By Donald Wittkowski

The financially struggling Ocean City Housing Authority is running at a $100,000 loss as it awaits a crucial payment from Washington, D.C., that has been held up by delays in getting the federal budget approved.

Jacqueline Jones, the housing authority’s executive director, said the agency will be “very, very low on cash” through Sept. 30, the end of the fiscal year.

“That’s a great concern, obviously,” Jones told the authority’s commissioners while giving a financial report during their monthly board meeting Tuesday.

The authority’s finances have been strained by a late $117,000 payment from the U.S. Department of Housing and Urban Development. Normally, the money would have arrived from HUD months ago, but has been held up by delays with the federal budget’s approval in Washington, Jones explained.

“So, we’re going to be watching our pennies, literally, through the next month or so,” she said.

The HUD funding can be used for both the housing authority’s capital and operating expenses. The money is not expected to come to the authority until the start of the new fiscal year on Oct. 1.

Until then, the authority will tighten its belt and hold off on any extra capital projects, although it will keep up with basic maintenance repairs, according to Jones.

During their board meeting, the housing authority commissioners heard a report about the agency’s tenuous finances.

Looking to cut costs, the authority will eliminate one job beginning Oct. 1, but other positions will remain untouched, said Bob Barr, a city councilman who serves as board chairman. The job being cut is occupancy clerk.

The housing authority continues to implement a series of management and financial reforms following the removal of former Executive Director Alesia Watson, who was fired on May 16, a week after pleading guilty to an embezzlement scheme.

Watson, 54, of Galloway Township, faces a maximum sentence of one year in prison and a $100,000 fine for embezzling federal housing funds to pay off credit card bills for her personal expenses. She was originally scheduled to be sentenced on Tuesday, but the date has been postponed until Sept. 7 for undisclosed reasons.

During her guilty plea on May 8, Watson admitted misusing two housing authority credit cards to buy 69 MasterCard gift cards between December 2013 and March 2015. The gift cards were used for personal expenses and were also shared by Watson with friends and family members, authorities said.

Watson then used HUD funds administered by the authority to pay off the credit card bills associated with her purchase of the gift cards, according to the U.S. Attorney’s Office.
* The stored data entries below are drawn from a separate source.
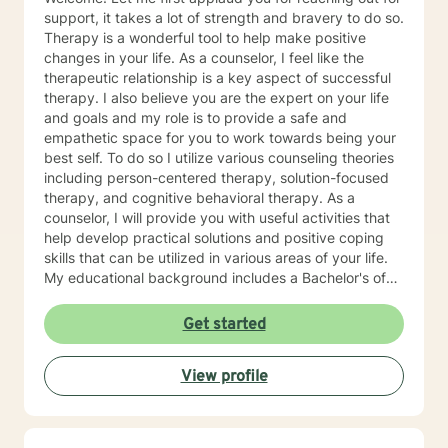
Eating Attachment Theory and Assessment/
support, it takes a lot of strength and bravery to do so.
Developmental Psychology Cognitive Behavioral
Therapy is a wonderful tool to help make positive
Therapy And Short-Term Behavioral Health Jungian
changes in your life. As a counselor, I feel like the
Therapy Career Development, Work Environments, and
therapeutic relationship is a key aspect of successful
Group Dynamics Intimacy, Sensate-Focus, and
therapy. I also believe you are the expert on your life
Couples Counseling Polyamorous, Open, and
and goals and my role is to provide a safe and
Alternative Relationship Structures & Dynamics
empathetic space for you to work towards being your
Psychodynamic Therapy Healing from Break-ups and
best self. To do so I utilize various counseling theories
Relationship Grief Imago Relationship Therapy Dream
including person-centered therapy, solution-focused
Analysis Child Development and Child-Parent
therapy, and cognitive behavioral therapy. As a
Psychotherapy Adoption Competency Foster-
counselor, I will provide you with useful activities that
Care/Adoption, Separation/Divorce, and Family Legal
help develop practical solutions and positive coping
Processes Perinatal Mental Health and Post-Partum
skills that can be utilized in various areas of your life.
Depression Intergenerational Mental Health Impact
My educational background includes a Bachelor's of
and Collective Consciousness Multicultural Counseling,
Science, specializing in psychology, a Master's of
Role of Culture in Health Practices LGBTQA+
Education, specializing in counseling, both of which
Get started
Affirmative Practices Spirituality & Faith Experiences of
were obtained from Tarleton State University, and a
Death, Dying, Grief, and the After-life Reflective
licensed professional counselor through the state of
Practices and Supervision Creative Therapies: Art,
View profile
Texas (Central Standard/Daylight Time). I have 20
Writing, and Music Applied Behavior Analysis
years of experience working with families, domestic
Meditation and Mindfulness Yoga (Registered Teacher
violence, sexual assault, and child abuse survivors as
at 200-Hour Level from 2023-2026) and Somatic
well as crisis intervention. I enjoy working with a
Experiencing Due to HIPAA law and ethics within the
Authorities said between $6,500 and $15,000 was lost in the embezzlement scheme.

After Watson was removed, the board brought on Jones, a veteran housing executive, to help rebuild the troubled agency. Jones also serves as executive director of the Vineland Housing Authority. Jones has taken on the same duties at the Ocean City Housing Authority under a shared services agreement with the Vineland Housing Authority.

The Ocean City Housing Authority uses federal funds to provide affordable housing for low-income senior citizens, families and the disabled at its Pecks Beach Village and Bay View Manor facilities.

The housing authority is ending the practice of tenants at Bay View Manor renting out their parking spaces during the Ocean City Block Party festivities.

In other business at Tuesday’s board meeting, the authority announced that tenants at the Bay View Manor senior citizens complex would no longer be allowed to rent out their parking spaces during the Ocean City Block Party festivities in May and October.

The block party is a hugely popular tourist attraction in the spring and fall, drawing tens of thousands of visitors to Ocean City’s downtown area for a weekend of shopping, dining and sightseeing. Parking is usually at a premium with so many visitors in town.

Barr and Jones said some tenants at Bay View Manor would capitalize on the block party by renting out their parking spaces to visitors. In some cases, they “force” other Bay View Manor tenants to move their cars, too, to create even more parking spaces that are rented out, Barr said.

“It’s not fair to ask a housing authority tenant to move from the parking spot,” he said.

Both Barr and Jones noted that the tenants have been renting out the parking spaces without the approval of the housing authority. The authority has not been able to find out where the money goes, they added.

A parking operation is not allowed on the housing authority’s public property if the money does not go back to the agency, Jones said.

A major concern is that the authority could be exposed to liability lawsuits if someone suffered an injury on the Bay View Manor property while they were directing cars in the parking lot.

“It’s a very sticky situation,” Barr said. “I think the practice should end.”